Remuneration to Non-Executive / Independent Director:

i. Remuneration / Commission: The remuneration / commission shall be in accordance with the statutory provisions of the Companies Act, 2013, and the rules made there under for the time being in force.

ii. Sitting Fees: The Non- Executive / Independent Director may receive remuneration by way of fees for attending meetings of Board or Committee thereof. Provided that the amount of such fees shall not exceed the maximum amount as provided in the Companies Act, 2013, per meeting of the Board or Committee or such amount as may be prescribed by the Central Government from time to time.

iii. Limit of Remuneration /Commission: Remuneration /Commission  may  be paid  within the monetary limit approved by shareholders, subject to the limit not exceeding 1% of the net profits  of the  Company computed as per  the  applicable provisions of the  Companies Act, 2013.

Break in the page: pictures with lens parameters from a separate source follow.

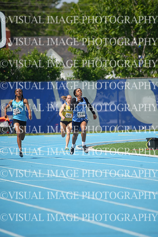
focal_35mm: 400
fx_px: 2632
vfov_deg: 5.2
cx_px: 79
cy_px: 118
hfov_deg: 3.4
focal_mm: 400
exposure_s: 1/1600
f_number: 6.3
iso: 320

Minutes of Committee Meeting:

Proceedings of all meetings must   be minuted and signed by the Chairman of the said meeting or the Chairman of the next succeeding meeting. Minutes of the Committee meeting will be tabled at the subsequent Board and Committee meeting.

Deviations from this policy

Deviations on   elements of this   policy   in   extraordinary circumstances, when   deemed necessary in the interests of the Company, will be made if there are specific reasons to do so in an individual case.